The 1870 Census shows John at age five and his brother James age 18 and Mary age 16. James is farming with his father, and Mary is “at home,” meaning she is not in school and probably sharing the domestic duties with her mother and helping to run the house. Not many schools existed at this point in history, and Kentucky was one of the slowest states in getting public schools up and running. Some of this was due to misuse of funds. The government allocated the money, but it was always spent on what was considered more important at the time.
The earliest schools were actually tuition based, meaning only the privileged children were eligible. The early free public schools were the one-room type with the wood stove in the middle of the room. Most kids attended barefoot. Even as late as the 1940s, and some even up until 1960s in Appalachia, the one-room schoolhouses still operated.
The census shows Elisha’s birth date as 1821, which is six years earlier than first stated. He and Betsey were ages 44 and 41 when John was born.
1870 United States Federal Census about Elisha Dean
Name: Elisha Dean
Age in 1870: 49
Birth Year: abt 1821
Birthplace: Tennessee
Home in 1870: Orangeburg, Mason, Kentucky
Race: White
Gender: Male
Post Office: Orangeburg
Name Age
Elisha Dean 49
Elizabeth Dean 46
James Dean 18
Mary Dean 16
John Dean 5
I wonder if my great grandfather as a little boy enjoyed the river and the boats coming and going, like most boys his age.
I know hardly anything about my great grandfather, no family stories or facts. I don’t remember Grandma ever saying anything about her father-in-law.
Was he a heavy drinker like his son, my grandfather Frank?

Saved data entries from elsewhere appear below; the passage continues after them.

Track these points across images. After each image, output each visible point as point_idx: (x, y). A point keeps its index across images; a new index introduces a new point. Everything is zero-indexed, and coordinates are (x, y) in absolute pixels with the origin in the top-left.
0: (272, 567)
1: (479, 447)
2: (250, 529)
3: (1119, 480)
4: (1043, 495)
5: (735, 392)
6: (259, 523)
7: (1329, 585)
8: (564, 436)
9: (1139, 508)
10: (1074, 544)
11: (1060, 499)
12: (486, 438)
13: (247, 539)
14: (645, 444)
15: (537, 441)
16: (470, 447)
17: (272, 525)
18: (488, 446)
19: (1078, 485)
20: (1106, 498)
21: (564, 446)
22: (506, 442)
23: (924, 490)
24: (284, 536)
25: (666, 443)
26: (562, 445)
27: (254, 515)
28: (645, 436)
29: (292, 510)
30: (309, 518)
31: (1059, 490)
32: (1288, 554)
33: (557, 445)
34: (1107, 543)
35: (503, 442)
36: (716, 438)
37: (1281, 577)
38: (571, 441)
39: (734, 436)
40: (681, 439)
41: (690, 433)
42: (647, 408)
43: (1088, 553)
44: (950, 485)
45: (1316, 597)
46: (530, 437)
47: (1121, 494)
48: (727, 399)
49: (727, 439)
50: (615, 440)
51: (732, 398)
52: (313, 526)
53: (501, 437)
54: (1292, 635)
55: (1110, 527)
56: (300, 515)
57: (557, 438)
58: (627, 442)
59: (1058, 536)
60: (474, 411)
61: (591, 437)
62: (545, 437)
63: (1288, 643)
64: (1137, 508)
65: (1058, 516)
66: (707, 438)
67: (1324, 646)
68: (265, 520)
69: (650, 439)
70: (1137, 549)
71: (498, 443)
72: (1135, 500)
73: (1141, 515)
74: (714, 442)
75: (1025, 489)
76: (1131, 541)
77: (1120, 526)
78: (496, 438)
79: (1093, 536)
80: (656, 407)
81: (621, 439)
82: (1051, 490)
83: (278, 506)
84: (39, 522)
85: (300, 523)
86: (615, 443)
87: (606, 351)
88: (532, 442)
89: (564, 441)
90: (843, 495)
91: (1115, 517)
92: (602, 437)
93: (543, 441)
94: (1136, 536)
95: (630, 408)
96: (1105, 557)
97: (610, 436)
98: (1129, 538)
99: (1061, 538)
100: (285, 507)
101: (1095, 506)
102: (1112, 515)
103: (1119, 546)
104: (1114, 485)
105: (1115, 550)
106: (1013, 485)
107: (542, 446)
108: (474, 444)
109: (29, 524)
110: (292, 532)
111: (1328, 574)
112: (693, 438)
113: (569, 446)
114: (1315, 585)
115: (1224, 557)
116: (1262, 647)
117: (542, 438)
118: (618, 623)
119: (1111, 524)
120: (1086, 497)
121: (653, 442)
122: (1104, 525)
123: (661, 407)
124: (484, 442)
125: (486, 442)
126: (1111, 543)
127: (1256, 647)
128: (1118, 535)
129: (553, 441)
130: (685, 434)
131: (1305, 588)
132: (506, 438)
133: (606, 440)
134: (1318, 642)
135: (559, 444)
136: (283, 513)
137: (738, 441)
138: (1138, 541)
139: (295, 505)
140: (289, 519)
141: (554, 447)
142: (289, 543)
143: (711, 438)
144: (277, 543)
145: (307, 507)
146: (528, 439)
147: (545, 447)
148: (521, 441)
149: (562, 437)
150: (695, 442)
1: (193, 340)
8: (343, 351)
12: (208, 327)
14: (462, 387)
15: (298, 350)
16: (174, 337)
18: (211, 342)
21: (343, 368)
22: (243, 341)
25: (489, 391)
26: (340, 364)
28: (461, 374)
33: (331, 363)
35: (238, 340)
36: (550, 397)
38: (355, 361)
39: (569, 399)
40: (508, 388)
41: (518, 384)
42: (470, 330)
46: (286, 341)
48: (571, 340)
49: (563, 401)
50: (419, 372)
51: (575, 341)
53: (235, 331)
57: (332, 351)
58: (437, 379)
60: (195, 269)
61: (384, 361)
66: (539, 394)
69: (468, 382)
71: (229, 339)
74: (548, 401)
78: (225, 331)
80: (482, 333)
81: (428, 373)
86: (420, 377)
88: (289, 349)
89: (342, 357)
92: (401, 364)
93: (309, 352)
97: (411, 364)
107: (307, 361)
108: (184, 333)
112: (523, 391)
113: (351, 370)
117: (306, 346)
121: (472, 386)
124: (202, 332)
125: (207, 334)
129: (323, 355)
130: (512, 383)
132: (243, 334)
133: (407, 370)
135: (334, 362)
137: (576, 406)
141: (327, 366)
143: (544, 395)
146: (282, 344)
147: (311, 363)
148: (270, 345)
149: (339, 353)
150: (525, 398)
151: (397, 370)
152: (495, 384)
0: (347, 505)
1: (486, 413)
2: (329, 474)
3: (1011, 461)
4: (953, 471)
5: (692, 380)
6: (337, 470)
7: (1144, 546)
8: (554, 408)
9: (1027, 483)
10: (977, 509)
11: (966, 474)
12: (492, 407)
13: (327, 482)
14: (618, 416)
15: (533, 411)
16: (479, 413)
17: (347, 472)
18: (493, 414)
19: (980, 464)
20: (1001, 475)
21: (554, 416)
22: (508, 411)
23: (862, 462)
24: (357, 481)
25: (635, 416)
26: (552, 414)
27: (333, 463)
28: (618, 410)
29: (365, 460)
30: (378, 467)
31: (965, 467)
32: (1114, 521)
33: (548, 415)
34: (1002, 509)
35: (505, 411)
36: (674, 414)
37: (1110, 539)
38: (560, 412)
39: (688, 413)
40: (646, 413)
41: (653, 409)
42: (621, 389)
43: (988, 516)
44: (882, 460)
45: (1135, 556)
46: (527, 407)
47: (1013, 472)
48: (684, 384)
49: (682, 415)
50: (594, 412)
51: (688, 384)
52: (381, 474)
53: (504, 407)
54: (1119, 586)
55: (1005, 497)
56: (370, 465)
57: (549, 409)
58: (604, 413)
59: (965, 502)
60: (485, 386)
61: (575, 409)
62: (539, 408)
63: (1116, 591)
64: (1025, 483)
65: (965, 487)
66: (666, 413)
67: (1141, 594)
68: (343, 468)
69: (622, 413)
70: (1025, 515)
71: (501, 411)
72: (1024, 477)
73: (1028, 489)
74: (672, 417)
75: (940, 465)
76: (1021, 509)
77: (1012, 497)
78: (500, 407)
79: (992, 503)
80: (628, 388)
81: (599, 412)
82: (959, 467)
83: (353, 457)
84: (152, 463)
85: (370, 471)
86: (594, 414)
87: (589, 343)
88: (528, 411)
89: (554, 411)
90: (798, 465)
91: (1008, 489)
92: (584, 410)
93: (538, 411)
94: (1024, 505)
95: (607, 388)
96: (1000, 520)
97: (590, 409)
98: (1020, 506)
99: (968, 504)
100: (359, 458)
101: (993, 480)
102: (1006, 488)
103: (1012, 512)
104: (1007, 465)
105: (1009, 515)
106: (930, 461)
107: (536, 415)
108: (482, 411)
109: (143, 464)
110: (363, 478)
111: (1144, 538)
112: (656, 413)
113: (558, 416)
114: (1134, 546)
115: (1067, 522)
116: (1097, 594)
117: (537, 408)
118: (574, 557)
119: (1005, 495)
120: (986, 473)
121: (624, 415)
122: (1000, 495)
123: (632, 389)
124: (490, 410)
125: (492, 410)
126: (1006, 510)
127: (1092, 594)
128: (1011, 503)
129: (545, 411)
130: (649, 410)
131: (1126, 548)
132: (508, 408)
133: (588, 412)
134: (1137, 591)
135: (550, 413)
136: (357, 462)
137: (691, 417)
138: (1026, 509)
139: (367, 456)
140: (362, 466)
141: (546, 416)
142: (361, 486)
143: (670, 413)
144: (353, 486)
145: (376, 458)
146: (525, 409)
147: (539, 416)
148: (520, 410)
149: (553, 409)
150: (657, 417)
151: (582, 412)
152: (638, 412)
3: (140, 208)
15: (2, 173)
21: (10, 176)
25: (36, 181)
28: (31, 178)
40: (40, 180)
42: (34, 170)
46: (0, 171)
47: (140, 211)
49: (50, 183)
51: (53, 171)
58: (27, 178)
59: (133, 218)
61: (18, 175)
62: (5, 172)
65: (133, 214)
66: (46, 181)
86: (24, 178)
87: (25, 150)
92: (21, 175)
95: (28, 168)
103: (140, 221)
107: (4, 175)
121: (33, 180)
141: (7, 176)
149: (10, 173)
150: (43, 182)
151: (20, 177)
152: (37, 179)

What kind of man was he?
I think I can answer that question in Chapter 7, at least as far as his character as a husband and father are concerned.
And then I wonder about Elisha, John’s father. I like to think of Elisha as a decent guy. I know he was a farmer, meaning he did not work in the coal mines like many Kentucky mountain men. I know a lot of farmers here in my little community in Tennessee, and they're well respected.
I don’t think Elisha was a sharecropper because the family owned farm land in 1850, in Morgan County.
I guess, like so many farmers in that time period, Elisha was in search of better land. A better place to make a home for his family. First the family left Tennessee for Kentucky, and now he moves to another farm quite a distance away for those times.
I wonder if he bought land in Orangeburg and had to build a cabin on it, or if there was a dwelling already on the land.
I sure wish I had an ancestor still living who knew the answers to my questions, who could show me pictures of the people and places I write about. But I have to simply use my imagination along with the facts I dig up.